ABOUT THIS TASK ▸
Copy out all of the entries exactly as they appear.

[DATA SHOWN]

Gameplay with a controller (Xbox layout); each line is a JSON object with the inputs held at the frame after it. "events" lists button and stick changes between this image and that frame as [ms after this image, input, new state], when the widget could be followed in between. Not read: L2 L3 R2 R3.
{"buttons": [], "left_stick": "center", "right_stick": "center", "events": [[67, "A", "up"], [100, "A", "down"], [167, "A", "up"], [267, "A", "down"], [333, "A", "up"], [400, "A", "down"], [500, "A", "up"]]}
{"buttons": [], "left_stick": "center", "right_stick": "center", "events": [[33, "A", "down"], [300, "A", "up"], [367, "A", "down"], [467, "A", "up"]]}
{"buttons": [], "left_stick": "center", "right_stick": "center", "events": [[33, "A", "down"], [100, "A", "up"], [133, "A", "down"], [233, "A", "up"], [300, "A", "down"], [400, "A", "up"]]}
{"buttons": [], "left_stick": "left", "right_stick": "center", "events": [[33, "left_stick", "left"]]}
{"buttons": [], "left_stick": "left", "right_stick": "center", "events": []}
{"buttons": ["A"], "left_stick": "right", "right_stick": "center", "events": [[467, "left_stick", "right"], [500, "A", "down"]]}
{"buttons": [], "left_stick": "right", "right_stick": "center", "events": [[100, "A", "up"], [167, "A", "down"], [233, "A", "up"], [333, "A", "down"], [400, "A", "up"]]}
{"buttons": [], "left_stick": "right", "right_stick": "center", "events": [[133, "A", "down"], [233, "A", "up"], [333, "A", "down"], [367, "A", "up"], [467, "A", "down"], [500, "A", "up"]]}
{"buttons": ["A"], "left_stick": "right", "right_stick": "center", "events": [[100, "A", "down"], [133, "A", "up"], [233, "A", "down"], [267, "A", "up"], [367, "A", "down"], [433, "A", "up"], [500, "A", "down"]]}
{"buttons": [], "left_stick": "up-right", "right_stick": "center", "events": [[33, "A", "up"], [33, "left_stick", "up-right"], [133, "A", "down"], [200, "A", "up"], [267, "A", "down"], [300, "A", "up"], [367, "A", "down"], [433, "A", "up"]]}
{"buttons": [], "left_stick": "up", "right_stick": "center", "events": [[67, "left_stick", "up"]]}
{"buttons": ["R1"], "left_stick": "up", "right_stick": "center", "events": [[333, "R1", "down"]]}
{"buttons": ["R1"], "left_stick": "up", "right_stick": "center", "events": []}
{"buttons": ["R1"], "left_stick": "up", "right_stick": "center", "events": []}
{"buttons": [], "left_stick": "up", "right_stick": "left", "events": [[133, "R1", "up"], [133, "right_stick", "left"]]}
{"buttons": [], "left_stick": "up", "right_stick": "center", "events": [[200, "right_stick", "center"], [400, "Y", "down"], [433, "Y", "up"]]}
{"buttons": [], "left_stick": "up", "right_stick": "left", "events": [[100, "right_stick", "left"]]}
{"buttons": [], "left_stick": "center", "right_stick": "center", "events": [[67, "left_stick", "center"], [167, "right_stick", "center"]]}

[/DATA SHOWN]

SOLUTION TO THIS TASK ▸
Gameplay with a controller (Xbox layout); each line is a JSON object with the inputs held at the frame after it. "events" lists button and stick changes between this image and that frame as [ms after this image, input, new state], when the widget could be followed in between. Not read: L2 L3 R2 R3.
{"buttons": [], "left_stick": "center", "right_stick": "center", "events": [[67, "A", "up"], [100, "A", "down"], [167, "A", "up"], [267, "A", "down"], [333, "A", "up"], [400, "A", "down"], [500, "A", "up"]]}
{"buttons": [], "left_stick": "center", "right_stick": "center", "events": [[33, "A", "down"], [300, "A", "up"], [367, "A", "down"], [467, "A", "up"]]}
{"buttons": [], "left_stick": "center", "right_stick": "center", "events": [[33, "A", "down"], [100, "A", "up"], [133, "A", "down"], [233, "A", "up"], [300, "A", "down"], [400, "A", "up"]]}
{"buttons": [], "left_stick": "left", "right_stick": "center", "events": [[33, "left_stick", "left"]]}
{"buttons": [], "left_stick": "left", "right_stick": "center", "events": []}
{"buttons": ["A"], "left_stick": "right", "right_stick": "center", "events": [[467, "left_stick", "right"], [500, "A", "down"]]}
{"buttons": [], "left_stick": "right", "right_stick": "center", "events": [[100, "A", "up"], [167, "A", "down"], [233, "A", "up"], [333, "A", "down"], [400, "A", "up"]]}
{"buttons": [], "left_stick": "right", "right_stick": "center", "events": [[133, "A", "down"], [233, "A", "up"], [333, "A", "down"], [367, "A", "up"], [467, "A", "down"], [500, "A", "up"]]}
{"buttons": ["A"], "left_stick": "right", "right_stick": "center", "events": [[100, "A", "down"], [133, "A", "up"], [233, "A", "down"], [267, "A", "up"], [367, "A", "down"], [433, "A", "up"], [500, "A", "down"]]}
{"buttons": [], "left_stick": "up-right", "right_stick": "center", "events": [[33, "A", "up"], [33, "left_stick", "up-right"], [133, "A", "down"], [200, "A", "up"], [267, "A", "down"], [300, "A", "up"], [367, "A", "down"], [433, "A", "up"]]}
{"buttons": [], "left_stick": "up", "right_stick": "center", "events": [[67, "left_stick", "up"]]}
{"buttons": ["R1"], "left_stick": "up", "right_stick": "center", "events": [[333, "R1", "down"]]}
{"buttons": ["R1"], "left_stick": "up", "right_stick": "center", "events": []}
{"buttons": ["R1"], "left_stick": "up", "right_stick": "center", "events": []}
{"buttons": [], "left_stick": "up", "right_stick": "left", "events": [[133, "R1", "up"], [133, "right_stick", "left"]]}
{"buttons": [], "left_stick": "up", "right_stick": "center", "events": [[200, "right_stick", "center"], [400, "Y", "down"], [433, "Y", "up"]]}
{"buttons": [], "left_stick": "up", "right_stick": "left", "events": [[100, "right_stick", "left"]]}
{"buttons": [], "left_stick": "center", "right_stick": "center", "events": [[67, "left_stick", "center"], [167, "right_stick", "center"]]}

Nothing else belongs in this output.